Problem -> Copy out every one of the following lines word for word, leaving the pictures out of your answer.

The data ->
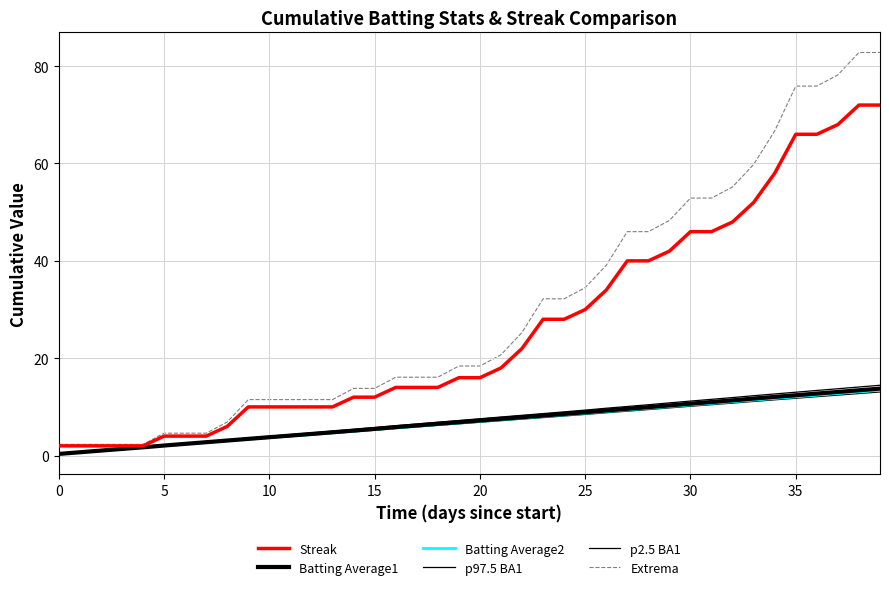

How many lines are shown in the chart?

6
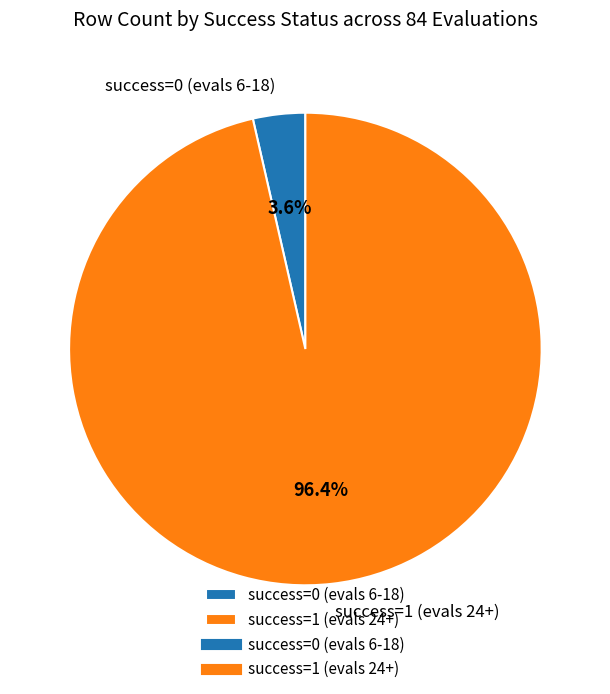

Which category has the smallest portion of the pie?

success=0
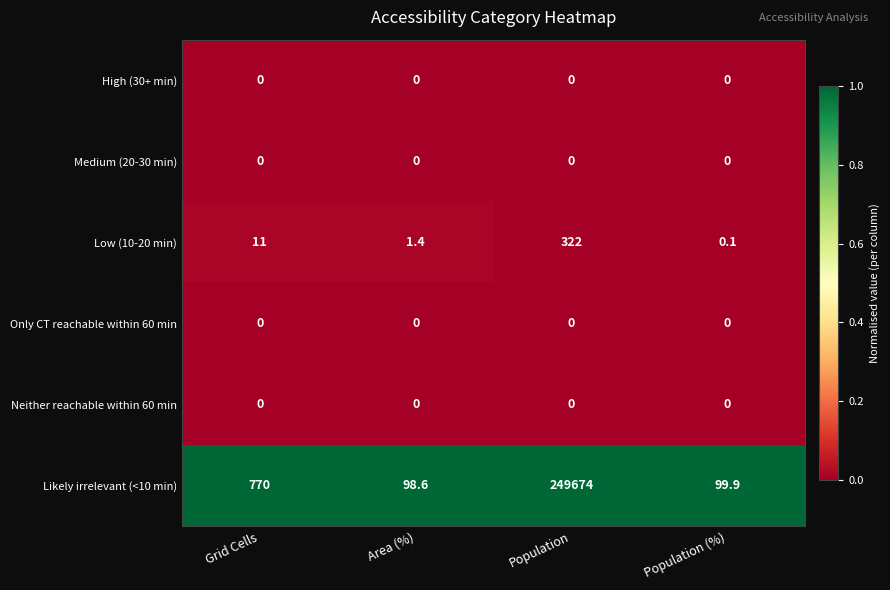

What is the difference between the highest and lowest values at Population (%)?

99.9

Solution below ->
How many lines are shown in the chart?

6

Which category has the smallest portion of the pie?

success=0

What is the difference between the highest and lowest values at Population (%)?

99.9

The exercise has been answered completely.